In the second task the agent is trained to predict the onset of immediate rewards from a short historical context. In order to better deal with the scenario where rewards are rare we present the agent with past rewarding and non-rewarding histories in equal proportion. By learning on rewarding histories much more frequently, the agent can discover visual features predictive of reward much faster.

The combination of these auxiliary tasks, together with our previous A3C paper is our new UNREAL agent (UNsupervised REinforcement and Auxiliary Learning). We tested this agent on a suite of 57 Atari games as well as a 3D environment called Labyrinth with 13 levels. In all the games, the same UNREAL agent is trained in the same way, on the raw image output from the game, to produce actions to maximise the score or reward of the agent in the game.
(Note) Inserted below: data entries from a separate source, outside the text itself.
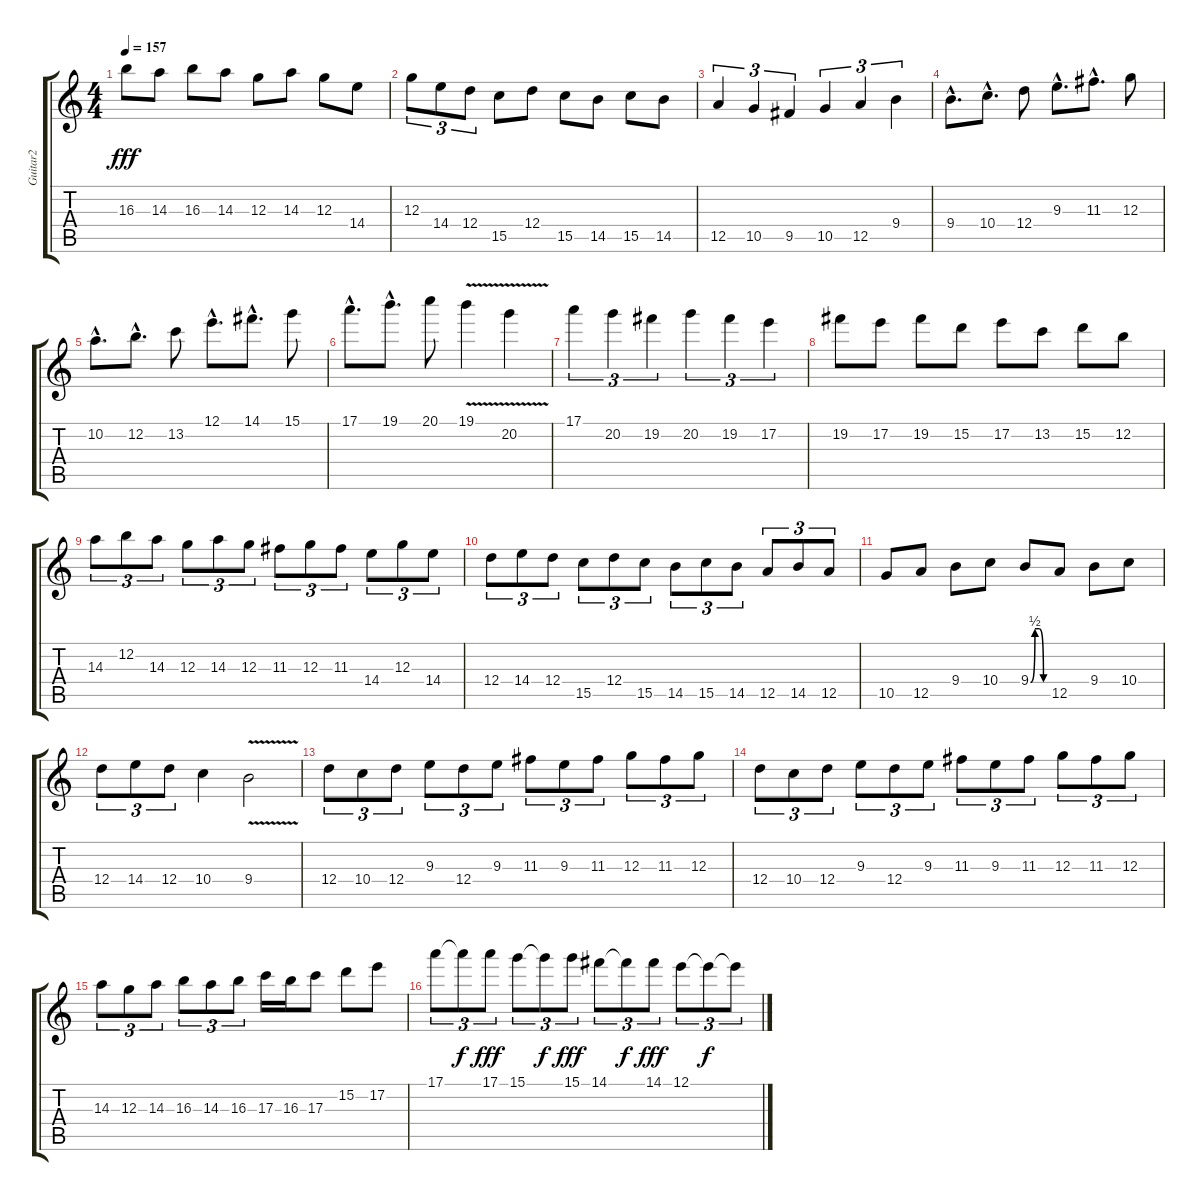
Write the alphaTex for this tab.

\track ("Guitar2" "Guitar2") {instrument overdrivenguitar}
\staff {score tabs}
\tuning (E4 B3 G3 D3 A2 E2) {hide}
\ts (4 4)
\tempo 157
\clef g2
\ks c
16.3.8{dy fff} 14.3.8 16.3.8 14.3.8 12.3.8 14.3.8 12.3.8 14.4.8 |
12.3.8{tu (3 2)} 14.4.8{tu (3 2)} 12.4.8{tu (3 2)} 15.5.8 12.4.8 15.5.8 14.5.8 15.5.8 14.5.8 |
12.5.4{tu (3 2)} 10.5.4{tu (3 2)} 9.5.4{tu (3 2)} 10.5.4{tu (3 2)} 12.5.4{tu (3 2)} 9.4.4{tu (3 2)} |
9.4{hac}.8{d} 10.4{hac}.8{d} 12.4.8 9.3{hac}.8{d} 11.3{hac}.8{d} 12.3.8 |
10.2{hac}.8{d} 12.2{hac}.8{d} 13.2.8 12.1{hac}.8{d} 14.1{hac}.8{d} 15.1.8 |
17.1{hac}.8{d} 19.1{hac}.8{d} 20.1.8 19.1{v}.4 20.2{v}.4 |
17.1.4{tu (3 2)} 20.2.4{tu (3 2)} 19.2.4{tu (3 2)} 20.2.4{tu (3 2)} 19.2.4{tu (3 2)} 17.2.4{tu (3 2)} |
19.2.8 17.2.8 19.2.8 15.2.8 17.2.8 13.2.8 15.2.8 12.2.8 |
14.3.8{tu (3 2)} 12.2.8{tu (3 2)} 14.3.8{tu (3 2)} 12.3.8{tu (3 2)} 14.3.8{tu (3 2)} 12.3.8{tu (3 2)} 11.3.8{tu (3 2)} 12.3.8{tu (3 2)} 11.3.8{tu (3 2)} 14.4.8{tu (3 2)} 12.3.8{tu (3 2)} 14.4.8{tu (3 2)} |
12.4.8{tu (3 2)} 14.4.8{tu (3 2)} 12.4.8{tu (3 2)} 15.5.8{tu (3 2)} 12.4.8{tu (3 2)} 15.5.8{tu (3 2)} 14.5.8{tu (3 2)} 15.5.8{tu (3 2)} 14.5.8{tu (3 2)} 12.5.8{tu (3 2)} 14.5.8{tu (3 2)} 12.5.8{tu (3 2)} |
10.5.8 12.5.8 9.4.8 10.4.8 9.4{be (custom 0 0 15 2 30 2 45 0 60 0)}.8 12.5.8 9.4.8 10.4.8 |
12.4.8{tu (3 2)} 14.4.8{tu (3 2)} 12.4.8{tu (3 2)} 10.4.4 9.4{v}.2 |
12.4.8{tu (3 2)} 10.4.8{tu (3 2)} 12.4.8{tu (3 2)} 9.3.8{tu (3 2)} 12.4.8{tu (3 2)} 9.3.8{tu (3 2)} 11.3.8{tu (3 2)} 9.3.8{tu (3 2)} 11.3.8{tu (3 2)} 12.3.8{tu (3 2)} 11.3.8{tu (3 2)} 12.3.8{tu (3 2)} |
12.4.8{tu (3 2)} 10.4.8{tu (3 2)} 12.4.8{tu (3 2)} 9.3.8{tu (3 2)} 12.4.8{tu (3 2)} 9.3.8{tu (3 2)} 11.3.8{tu (3 2)} 9.3.8{tu (3 2)} 11.3.8{tu (3 2)} 12.3.8{tu (3 2)} 11.3.8{tu (3 2)} 12.3.8{tu (3 2)} |
14.3.8{tu (3 2)} 12.3.8{tu (3 2)} 14.3.8{tu (3 2)} 16.3.8{tu (3 2)} 14.3.8{tu (3 2)} 16.3.8{tu (3 2)} 17.3.16 16.3.16 17.3.8 15.2.8 17.2.8 |
17.1.8{tu (3 2)} 17.1{t}.8{tu (3 2) dy f} 17.1.8{tu (3 2) dy fff} 15.1.8{tu (3 2)} 15.1{t}.8{tu (3 2) dy f} 15.1.8{tu (3 2) dy fff} 14.1.8{tu (3 2)} 14.1{t}.8{tu (3 2) dy f} 14.1.8{tu (3 2) dy fff} 12.1.8{tu (3 2)} 12.1{t}.8{tu (3 2) dy f} 12.1{t}.8{tu (3 2)}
The behaviour required to get game rewards is incredibly varied, from picking up apples in 3D mazes to playing Space Invaders - the same UNREAL algorithm learns to play these games often to human level and beyond.

In Labyrinth, the result of using the auxiliary tasks - controlling the pixels on the screen and predicting when reward is going to occur - means that UNREAL is able to learn over 10x faster than our previous best A3C agent, and reaches far better performance. We can now achieve 87% of expert human performance averaged across the Labyrinth levels we considered, with super-human performance on a number of them. On Atari the agent now achieves on average 9x human performance. We hope that this work will allow us to scale up our agents to ever more complex environments.